Tuesday, December 16, 2008
First Ever Gray-bellied Hawk (Accipiter poliogaster) for Costa Rica
This amazing photo, taken by Cristian Gamboa, documents the first ever Gray-bellied Hawk (Accipiter poliogaster) recorded in Costa Rica. It is also a first for Central America. On June 26, 2008 Octavio Ruiz spotted the bird in a tree next to the suspension bridge over the Puerto Viejo River at the Orgnaization for Tropical Studies La Selva Biological Station in Puerto Viejo de Sarapiquí. He was accompanied by Yahaira Rojas, Kenneth Alfaro and Cristian Gamboa. All four of these lucky birders work as guides at La Selva.

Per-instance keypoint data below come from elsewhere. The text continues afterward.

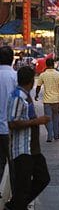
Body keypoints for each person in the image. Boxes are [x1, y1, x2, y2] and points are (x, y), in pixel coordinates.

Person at [7, 66, 50, 210]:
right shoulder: (18, 97)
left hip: (32, 148)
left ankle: (17, 205)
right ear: (31, 81)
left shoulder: (25, 96)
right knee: (22, 186)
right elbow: (13, 122)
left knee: (43, 177)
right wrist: (37, 122)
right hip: (22, 148)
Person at [35, 57, 59, 142]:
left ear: (46, 65)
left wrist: (36, 95)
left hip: (47, 101)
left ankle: (49, 136)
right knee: (56, 118)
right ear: (53, 64)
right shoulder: (58, 74)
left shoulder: (43, 75)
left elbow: (38, 86)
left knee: (48, 119)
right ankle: (56, 135)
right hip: (56, 100)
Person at [0, 45, 17, 196]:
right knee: (13, 164)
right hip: (9, 129)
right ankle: (16, 198)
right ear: (12, 60)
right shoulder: (15, 77)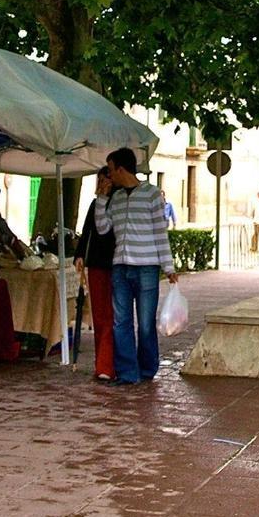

Gray-bellied Hawk is a forest raptor native to South America. The closest previously known records were from northern Colombia (although see the comments in the e-mail correspondence quoted below). It is a poorly known species and is apparently rare throughout its range. The La Selva bird is a juvenile, and looks almost exactly like a mini-Ornate Hawk-Eagle. The adult is very similar to Bicolored Hawk, the biggest difference being that it has gray thighs rather than rufous thighs. In some older references authors have speculated that birds from the southern end of the species' range (Paraguay, and southern Brazil, Bolivia, and Argentina) maybe migratory. As this bird turned up in Costa Rica during the austral winter, it may have been a migrant that overshot its normal wintering grounds. However, there has been some recent discussion on this point and many experts from areas in the southern cone where Gray-bellied Hawk is found consider the species to be a year round resident there. So, migrant?, vargrant?, overlooked resident? we can only ponder the true nature of this exceptional bird.
From: sergio seipke <firstname.lastname@example.org> (note: Sergio is writing a guide to S.Am. raptors)
To: Bill Clark <email@example.com> (note: Bill is a raptor expert who has authored several guides to N.Am. birds of prey)
Hi Bill! Yes, I agree, undboubtedly a Gray-bellied Hawk. Look how the dark mallar stripe touches the black cap behind the eye - you don't seed this in Ornate Hawk-eagle, where the rufous clearly separates the cap and the mallar stripe.Look for comparison at:http://farm1.static.flickr.com/34/72062929_f61e76f379.jpg?v=0Also the 'barring' on the median portion of the belly is more 'spotty' (unlike in OHE).Great news! Thanks for sharing them!!!I saw one older imature (thighs still barred, but rest like adult) in Darien, Panama in 2005, but since I took no photos and the bird was 'out of range' I usually don't mention it.
Thank you again.
Ps: Please make sure you encourage the observers/photographers to publish this record. You can tell them they can quote my diagnosis if the'd like to -- no problem.---
El lun 15-dic-08, Bill Clark <firstname.lastname@example.org>
De: Bill Clark <email@example.com>
Asunto: [Fwd: Fwd: fotos ave en la selva]
Para: "sergio seipke" <firstname.lastname@example.org>
Fecha: lunes, 15 de diciembre de 2008, 3:26 pm
Hi Sergio,I think this is a juvenile A. poliogastor.
If so, it is way out of range in Costa Rica.
From: Jim Zook <email@example.com>
To: Bill Clark <firstname.lastname@example.org>
this funky little raptor was photographed here at La Selva not too long ago and its identification has stumped everyone, myself included. I'm leaning towards some transition juvenile-to-adult plumaged accipiter, but....? I've never seen anything like it before. I didn't see the bird, but those who did said it was not very big, they estimated about Double-toothed Kite sized. I've seen the branches where the bird was photographed (it was right next to the big suspension bridge on the way over to the lab clearing) and it surely must have been a fairly small bird. Anyway, hope all is well with you, and I´ll look forward to hearing your impressions.